4       On 6 December 2007, the defendant’s solicitors, M/s Tan Lim & Wong (“TLW”) wrote a letter to the plaintiff demanding payment under the sixth and seventh invoices within seven days, failing which the defendant would institute legal proceedings. On 13 December 2007, the plaintiff replied to TLW, denying liability to pay the invoices on the ground that the defendant had failed to complete the works under the Contract. On 19 December 2007, the plaintiff wrote to the defendant requesting an explanation for the delay and giving notice that the plaintiff would take over the outstanding works if the defendant did not revert by 23 December 2007. The plaintiff claimed that it thereafter engaged other subcontractors to complete the Contract Works.

5       On 30 July 2008 the defendant filed the writ in Suit No 529 of 2008 (“the Suit”) in the High Court, claiming for payment under the sixth to ninth invoices. The plaintiff entered appearance in the Suit on 7 August 2008 and filed its Defence and Counterclaim on 25 August 2008. On 8 October 2008, the plaintiff filed further and better particulars of its Defence and Counterclaim in response to the defendant’s request by its letter of 5 September 2008. On 11 November 2008, the plaintiff filed an amended Defence and Counterclaim and on 25 November 2008 the defendant filed the Reply. Then on 9 December 2008 the defendant filed a notice of change of solicitors as well as an amended Statement of Claim. The discovery process was commenced on 19 December 2008 with the filing of an affidavit and list of documents by the defendant, followed by the filing of the corresponding affidavit and list of documents by the plaintiff on 22 December 2008. On 23 December 2008, the defendant filed further and better particulars of its amended Statement of Claim pursuant to the plaintiff’s request in its letter of 17 December 2008.

6       This was the status of the matter before the defendant fired the first salvo. I say “allegedly” because, as I had alluded in para 2, there was a dispute between the parties on this point. The defendant’s position was that on 26 December 2008, it served on the plaintiff a Payment Claim. This was in the form of a letter dated 23 December 2008 together with accompanying documents (collectively, “the 2008 Letter”). The defendant’s engineer, Ngo King Hwa (“Ngo”) deposed on affidavit that on 26 December 2008, he personally handed the 2008 Letter to the plaintiff’s agent, Kim Jin Yong (“Kim”). However Kim, in his affidavits, strenuously denied that this was done. Both sides drew attention to various factors supporting its position: the plaintiff said, inter alia, that by that time the parties were already embroiled in a suit in the High Court over the same subject matter and were represented by solicitors who would have undertaken the task of serving any Payment Claim; the defendant said, inter alia, that the plaintiff had not raised the issue of non-service to the Adjudicator. The ferocity of the allegations that the other side is lying would certainly call for cross-examination of the deponents to determine the truth in this respect.

================

## [Check your understanding]
A – From the judgment excerpt, return the portion that begins at the words "4       On 6 December 2007, the" and stops after "the Contract Works.".
B – Answer these questions using the judgment excerpt:
(i) Which firm of solicitors wrote to the plaintiff on 6 December 2007 on the defendant's behalf?
(ii) On what date did the defendant file the writ in Suit No 529 of 2008?
(iii) To whom did the defendant's engineer say he personally handed the 2008 Letter?
C – Summarize the judgment excerpt in two sentences.
The records that come next have no connection to the judgment excerpt.

## [Page-level text extractions]
================

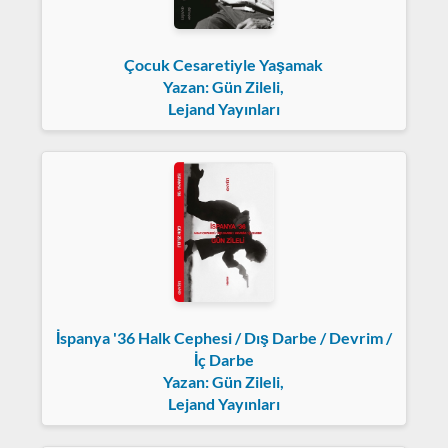
Çocuk Cesaretiyle Yaşamak
Yazan: Gün Zileli,
Lejand Yayınları
İspanya '36 Halk Cephesi / Dış Darbe / Devrim /
İç Darbe
Yazan: Gün Zileli,
Lejand Yayınları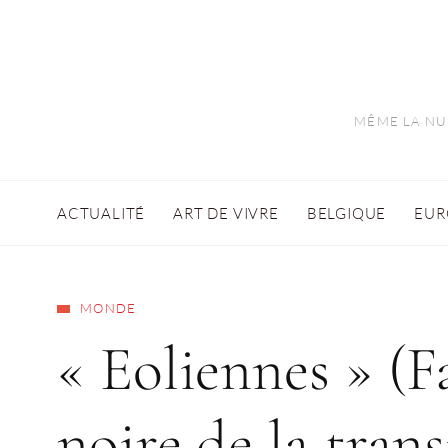
MÊME LA NUI
ACTUALITÉ
ART DE VIVRE
BELGIQUE
EUR
MONDE
« Eoliennes » (F
noire de la tran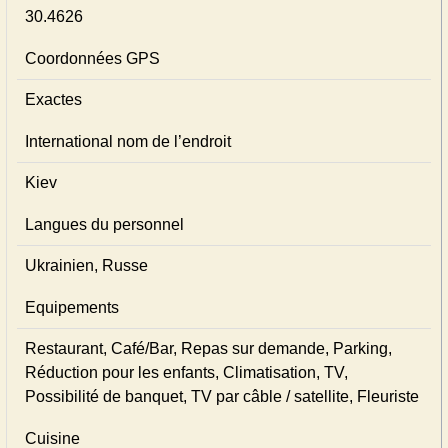
30.4626
Coordonnées GPS
Exactes
International nom de l’endroit
Kiev
Langues du personnel
Ukrainien, Russe
Equipements
Restaurant, Café/Bar, Repas sur demande, Parking,
Réduction pour les enfants, Climatisation, TV,
Possibilité de banquet, TV par câble / satellite, Fleuriste
Cuisine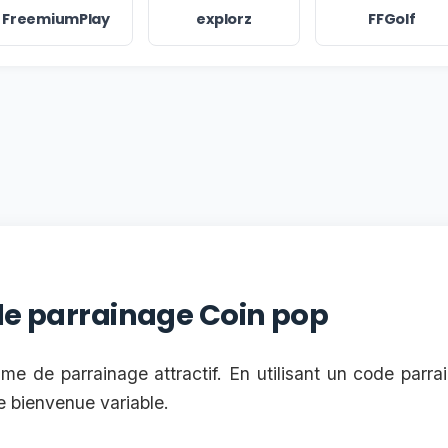
FreemiumPlay
explorz
FFGolf
 le parrainage Coin pop
e de parrainage attractif. En utilisant un code parr
 bienvenue variable.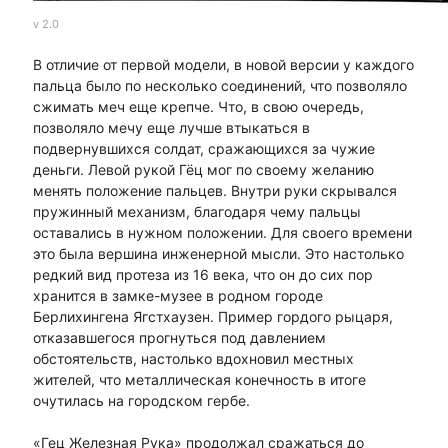
v 2.0
В отличие от первой модели, в новой версии у каждого
пальца было по несколько соединений, что позволяло
сжимать меч еще крепче. Что, в свою очередь,
позволяло мечу еще лучше втыкаться в
подвернувшихся солдат, сражающихся за чужие
деньги. Левой рукой Гёц мог по своему желанию
менять положение пальцев. Внутри руки скрывался
пружинный механизм, благодаря чему пальцы
оставались в нужном положении. Для своего времени
это была вершина инженерной мысли. Это настолько
редкий вид протеза из 16 века, что он до сих пор
хранится в замке-музее в родном городе
Берлихингена Ягстхаузен. Пример гордого рыцаря,
отказавшегося прогнуться под давлением
обстоятельств, настолько вдохновил местных
жителей, что металлическая конечность в итоге
очутилась на городском гербе.
«Гец Железная Рука» продолжал сражаться до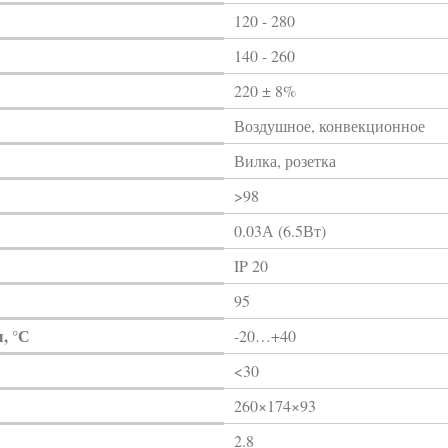
120 - 280
140 - 260
220 ± 8%
Воздушное, конвекционное
Вилка, розетка
>98
0.03А (6.5Вт)
IP 20
95
, °С
-20…+40
<30
260×174×93
2.8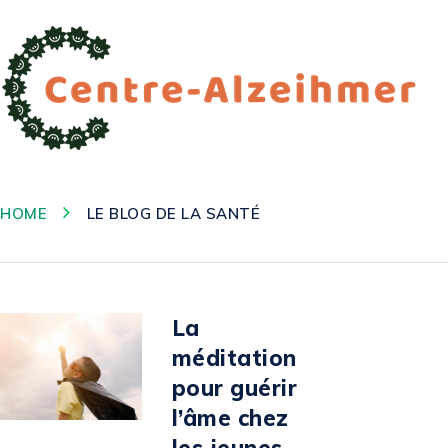
HOME
LE BLOG DE LA SANTÉ
La
méditation
pour guérir
l’âme chez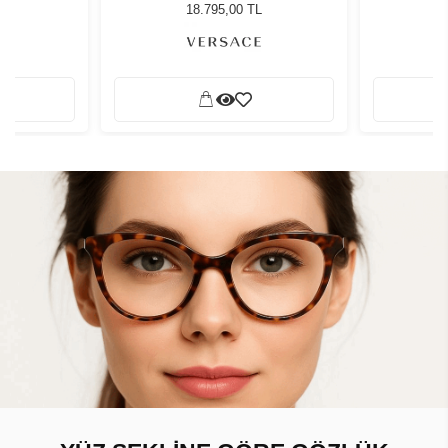
ğü
Güneş Gözlüğü
G
L
18.795,00 TL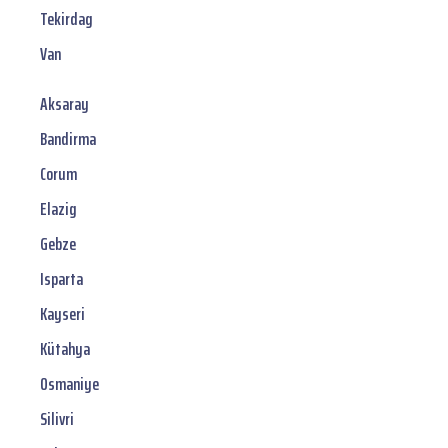
Tekirdag
Van
Aksaray
Bandirma
Corum
Elazig
Gebze
Isparta
Kayseri
Kütahya
Osmaniye
Silivri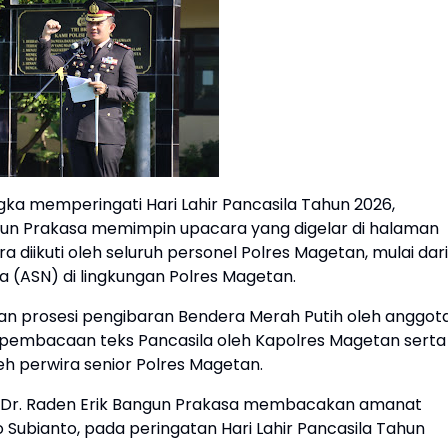
ka memperingati Hari Lahir Pancasila Tahun 2026,
gun Prakasa memimpin upacara yang digelar di halaman
 diikuti oleh seluruh personel Polres Magetan, mulai dari
ra (ASN) di lingkungan Polres Magetan.
an prosesi pengibaran Bendera Merah Putih oleh anggot
n pembacaan teks Pancasila oleh Kapolres Magetan serta
 perwira senior Polres Magetan.
P Dr. Raden Erik Bangun Prakasa membacakan amanat
 Subianto, pada peringatan Hari Lahir Pancasila Tahun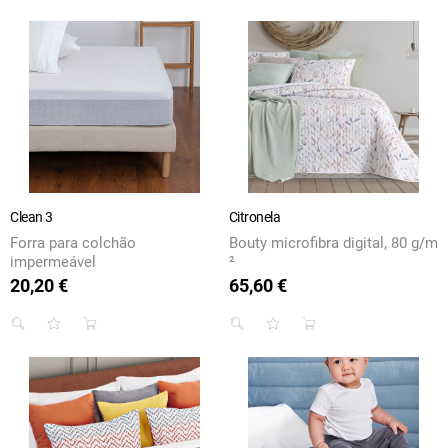
Clean 3
Citronela
Forra para colchão
Bouty microfibra digital, 80 g/m
impermeável
²
20,20 €
65,60 €
Preço
Preço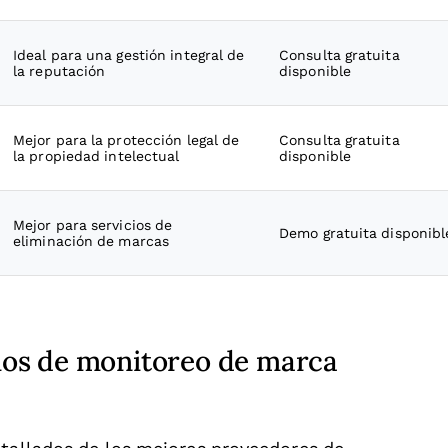
Ideal para una gestión integral de
Consulta gratuita
la reputación
disponible
Mejor para la protección legal de
Consulta gratuita
la propiedad intelectual
disponible
Mejor para servicios de
Demo gratuita disponibl
eliminación de marcas
cios de monitoreo de marca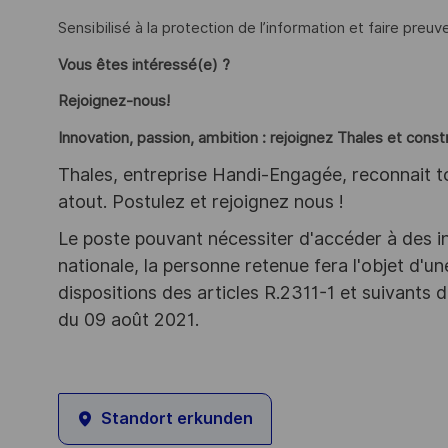
Sensibilisé à la protection de l’information et faire preuv
Vous êtes intéressé(e) ?
Rejoignez-nous!
Innovation, passion, ambition : rejoignez Thales et cons
Thales, entreprise Handi-Engagée, reconnait tou
atout. Postulez et rejoignez nous !
Le poste pouvant nécessiter d'accéder à des i
nationale, la personne retenue fera l'objet d'
dispositions des articles R.2311-1 et suivant
du 09 août 2021.
Standort erkunden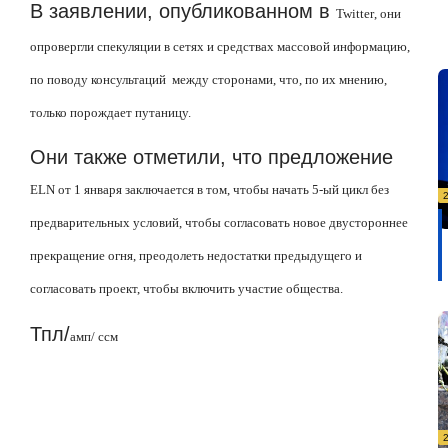
В заявлении, опубликованном в
Twitter
, они
опровергли спекуляции в сетях и средствах массовой информацию,
по поводу консультаций между сторонами, что, по их мнению,
только порождает путаницу.
Они также отметили, что предложение
ELN
от 1 января заключается в том, чтобы начать 5-ый цикл без
предварительных условий, чтобы согласовать новое двустороннее
прекращение огня, преодолеть недостатки предыдущего и
согласовать проект, чтобы включить участие общества.
Тпл/
амп/ ссм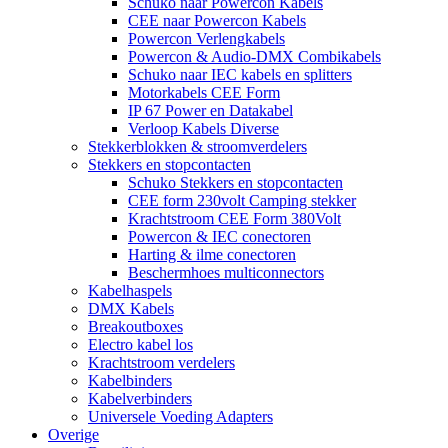
Schuko naar Powercon Kabels
CEE naar Powercon Kabels
Powercon Verlengkabels
Powercon & Audio-DMX Combikabels
Schuko naar IEC kabels en splitters
Motorkabels CEE Form
IP 67 Power en Datakabel
Verloop Kabels Diverse
Stekkerblokken & stroomverdelers
Stekkers en stopcontacten
Schuko Stekkers en stopcontacten
CEE form 230volt Camping stekker
Krachtstroom CEE Form 380Volt
Powercon & IEC conectoren
Harting & ilme conectoren
Beschermhoes multiconnectors
Kabelhaspels
DMX Kabels
Breakoutboxes
Electro kabel los
Krachtstroom verdelers
Kabelbinders
Kabelverbinders
Universele Voeding Adapters
Overige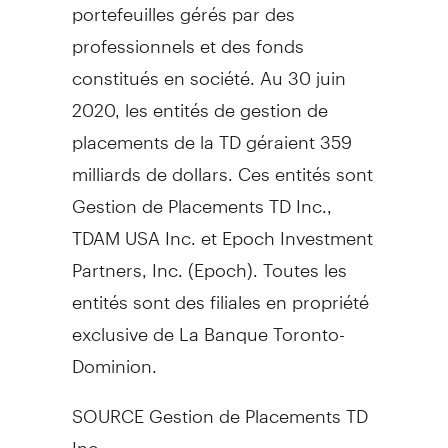
portefeuilles gérés par des
professionnels et des fonds
constitués en société. Au 30 juin
2020, les entités de gestion de
placements de la TD géraient 359
milliards de dollars. Ces entités sont
Gestion de Placements TD Inc.,
TDAM USA Inc. et Epoch Investment
Partners, Inc. (Epoch). Toutes les
entités sont des filiales en propriété
exclusive de La Banque Toronto-
Dominion.
SOURCE Gestion de Placements TD
Inc.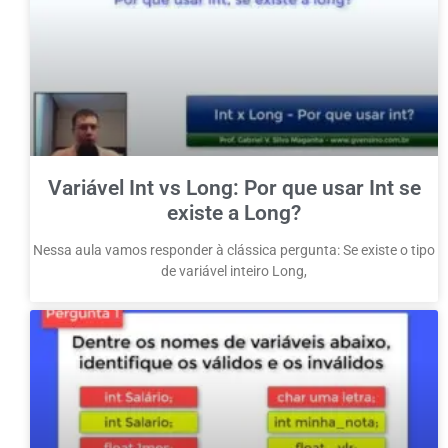
Variável Int vs Long: Por que usar Int se
existe a Long?
Nessa aula vamos responder à clássica pergunta: Se existe o tipo
de variável inteiro Long,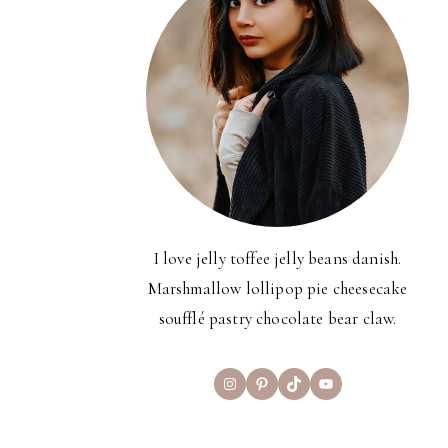
I love jelly toffee jelly beans danish.
Marshmallow lollipop pie cheesecake
soufflé pastry chocolate bear claw.
Instagram
Pinterest
TikTok
YouTube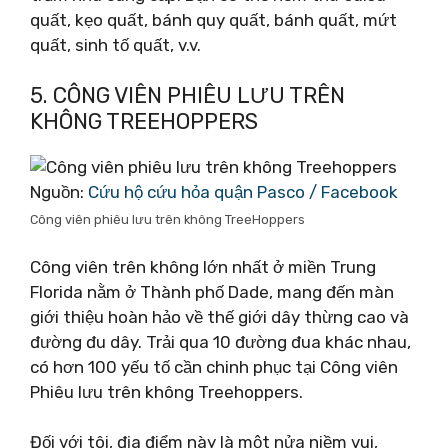
quất, kẹo quất, bánh quy quất, bánh quất, mứt
quất, sinh tố quất, v.v.
5. CÔNG VIÊN PHIÊU LƯU TRÊN
KHÔNG TREEHOPPERS
Nguồn:
Cứu hộ cứu hỏa quận Pasco / Facebook
Công viên phiêu lưu trên không TreeHoppers
Công viên trên không lớn nhất ở miền Trung
Florida nằm ở Thành phố Dade, mang đến màn
giới thiệu hoàn hảo về thế giới dây thừng cao và
đường đu dây. Trải qua 10 đường đua khác nhau,
có hơn 100 yếu tố cần chinh phục tại Công viên
Phiêu lưu trên không Treehoppers.
Đối với tôi, địa điểm này là một nửa niềm vui,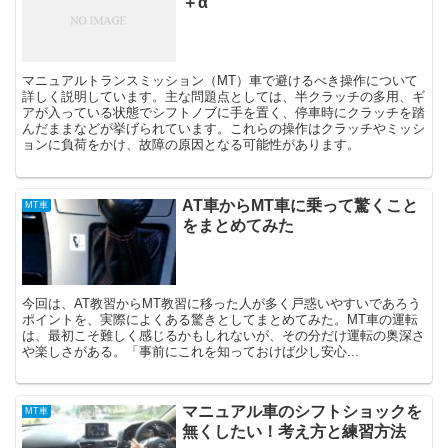
＋α
マニュアルトランスミッション（MT）車で避けるべき操作について
詳しく説明しています。主な問題点としては、半クラッチの多用、ギ
アが入っている状態でシフトノブに手を置く、停車時にクラッチを踏
んだままなどが挙げられています。これらの操作はクラッチやミッシ
ョンに負荷をかけ、故障の原因となる可能性があります。
AT車からMT車に乗って驚くこと
MT車
をまとめてみた
今回は、AT教習からMT教習に移った人が多く戸惑いやすいであろう
ポイントを、実際によくある驚きとしてまとめてみた。MT車の運転
は、最初こそ難しく感じるかもしれないが、その分だけ運転の奥深さ
や楽しさがある。「事前にこれを知っておけば少し安心...
マニュアル車のシフトショックを
MT車
無くしたい！考え方と練習方法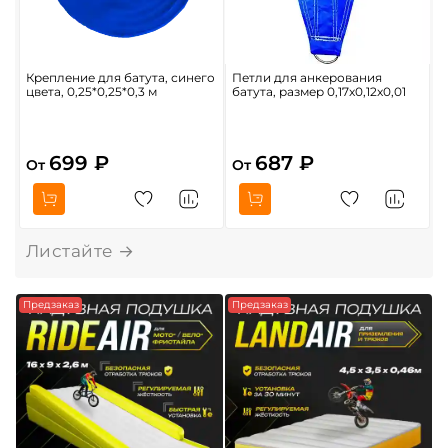
Крепление для батута, синего
Петли для анкерования
Н
цвета, 0,25*0,25*0,3 м
батута, размер 0,17x0,12x0,01
н
б
6
699 ₽
687 ₽
От
От
О
Предзаказ
Предзаказ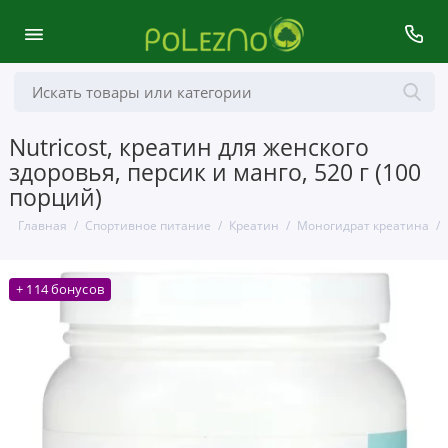
Nutricost, креатин для женского
здоровья, персик и манго, 520 г (100
порций)
Главная
Спортивное питание
Креатин
Моногидрат креатина
+ 114 бонусов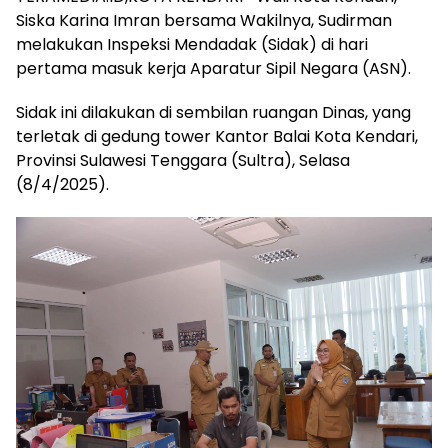
Siska Karina Imran bersama Wakilnya, Sudirman
melakukan Inspeksi Mendadak (Sidak) di hari
pertama masuk kerja Aparatur Sipil Negara (ASN).
Sidak ini dilakukan di sembilan ruangan Dinas, yang
terletak di gedung tower Kantor Balai Kota Kendari,
Provinsi Sulawesi Tenggara (Sultra), Selasa
(8/4/2025).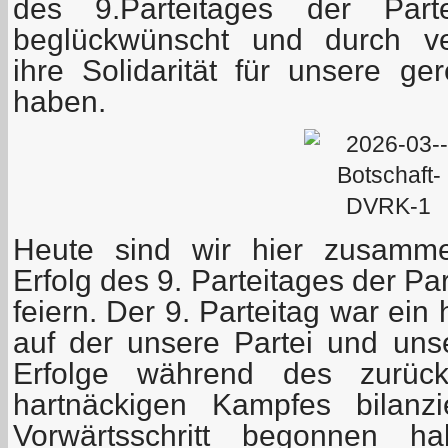
des 9.Parteitages der Part
beglückwünscht und durch ver
ihre Solidarität für unsere g
haben.
Heute sind wir hier zusam
Erfolg des 9. Parteitages der Pa
feiern. Der 9. Parteitag war ein 
auf der unsere Partei und uns
Erfolge während des zurück
hartnäckigen Kampfes bilanz
Vorwärtsschritt begonnen 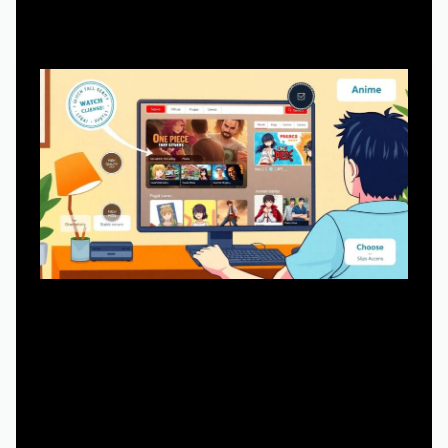
бесплатно
Первый выбор — насколько вам принципиальна
легальность. Есть официальные сайты и приложения,
где ван пис аниме смотреть онлайн в хорошем качестве
не проблема: там есть лицензия, нормальные сервера,
поддержка авторов. Минус — часто нужен абонемент,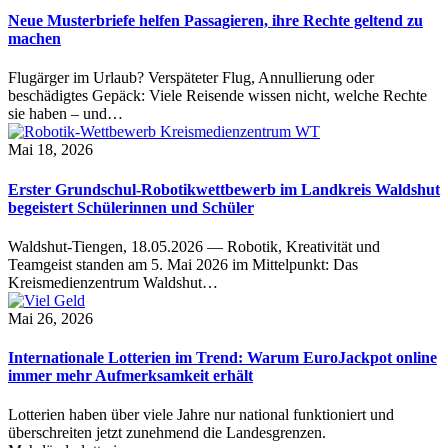
Neue Musterbriefe helfen Passagieren, ihre Rechte geltend zu
machen
Flugärger im Urlaub? Verspäteter Flug, Annullierung oder
beschädigtes Gepäck: Viele Reisende wissen nicht, welche Rechte
sie haben – und…
Mai 18, 2026
Erster Grundschul-Robotikwettbewerb im Landkreis Waldshut
begeistert Schülerinnen und Schüler
Waldshut-Tiengen, 18.05.2026 — Robotik, Kreativität und
Teamgeist standen am 5. Mai 2026 im Mittelpunkt: Das
Kreismedienzentrum Waldshut…
Mai 26, 2026
Internationale Lotterien im Trend: Warum EuroJackpot online
immer mehr Aufmerksamkeit erhält
Lotterien haben über viele Jahre nur national funktioniert und
überschreiten jetzt zunehmend die Landesgrenzen.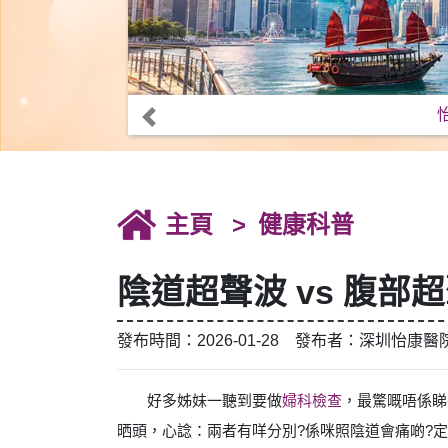
主頁
健康科普
陰道超聲波 vs 腹
發布時間：2026-01-28 發布者：深圳怡康醫
好多姊妹一聽到要做
婦科檢查
，最驚嘅唔係睇
晒頭，心諗：兩者有咩分別?係咪照陰道會痛啲?定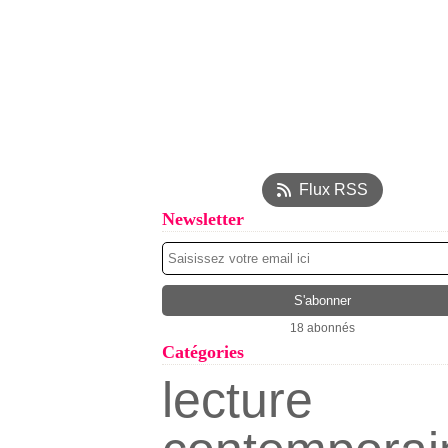
Flux RSS
Newsletter
18 abonnés
Catégories
lecture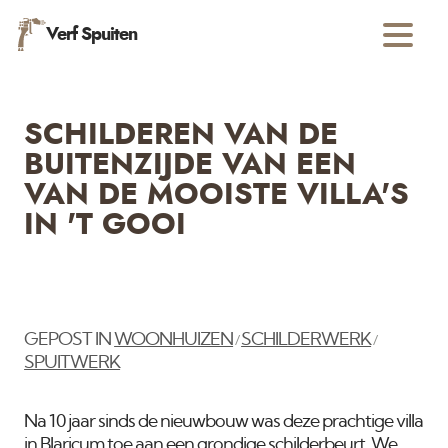
Verf Spuiten
SCHILDEREN VAN DE
BUITENZIJDE VAN EEN
VAN DE MOOISTE VILLA'S
IN 'T GOOI
GEPOST IN
WOONHUIZEN
SCHILDERWERK
/
/
SPUITWERK
Na 10 jaar sinds de nieuwbouw was deze prachtige villa
in Blaricum toe aan een grondige schilderbeurt. We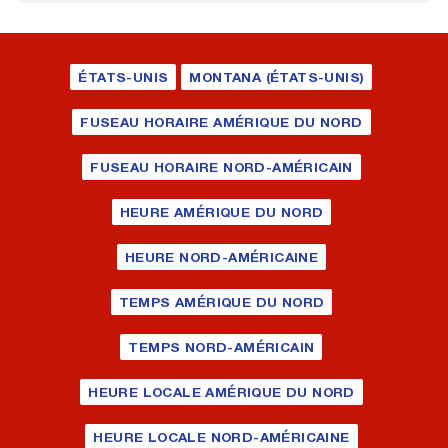
ÉTATS-UNIS
MONTANA (ÉTATS-UNIS)
FUSEAU HORAIRE AMÉRIQUE DU NORD
FUSEAU HORAIRE NORD-AMÉRICAIN
HEURE AMÉRIQUE DU NORD
HEURE NORD-AMÉRICAINE
TEMPS AMÉRIQUE DU NORD
TEMPS NORD-AMÉRICAIN
HEURE LOCALE AMÉRIQUE DU NORD
HEURE LOCALE NORD-AMÉRICAINE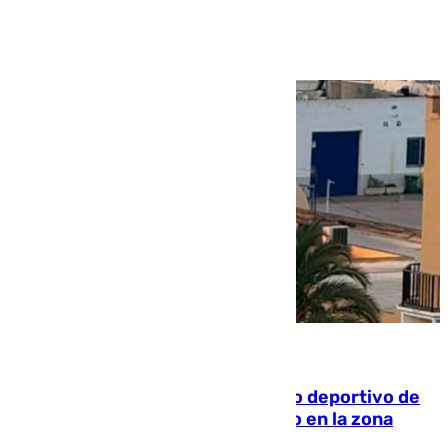
Ver más >
09.08.2026
Un incendio en un local del puerto deportivo de
Fuengirola genera una gran susto en la zona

================

## [Written responses]
A –
4       On 6 December 2007, the defendant’s solicitors, M/s Tan Lim & Wong (“TLW”) wrote a letter to the plaintiff demanding payment under the sixth and seventh invoices within seven days, failing which the defendant would institute legal proceedings. On 13 December 2007, the plaintiff replied to TLW, denying liability to pay the invoices on the ground that the defendant had failed to complete the works under the Contract. On 19 December 2007, the plaintiff wrote to the defendant requesting an explanation for the delay and giving notice that the plaintiff would take over the outstanding works if the defendant did not revert by 23 December 2007. The plaintiff claimed that it thereafter engaged other subcontractors to complete the Contract Works.

B –
(i) M/s Tan Lim & Wong ("TLW")
(ii) 30 July 2008
(iii) Kim Jin Yong, the plaintiff's agent

C – In December 2007, the defendant's solicitors demanded payment under the sixth and seventh invoices, and the plaintiff denied liability because the works were incomplete, later stating that it engaged other subcontractors to finish them. The defendant filed suit in the High Court in July 2008, pleadings and discovery followed, and the parties disputed whether the defendant's engineer personally handed a Payment Claim to the plaintiff's agent on 26 December 2008.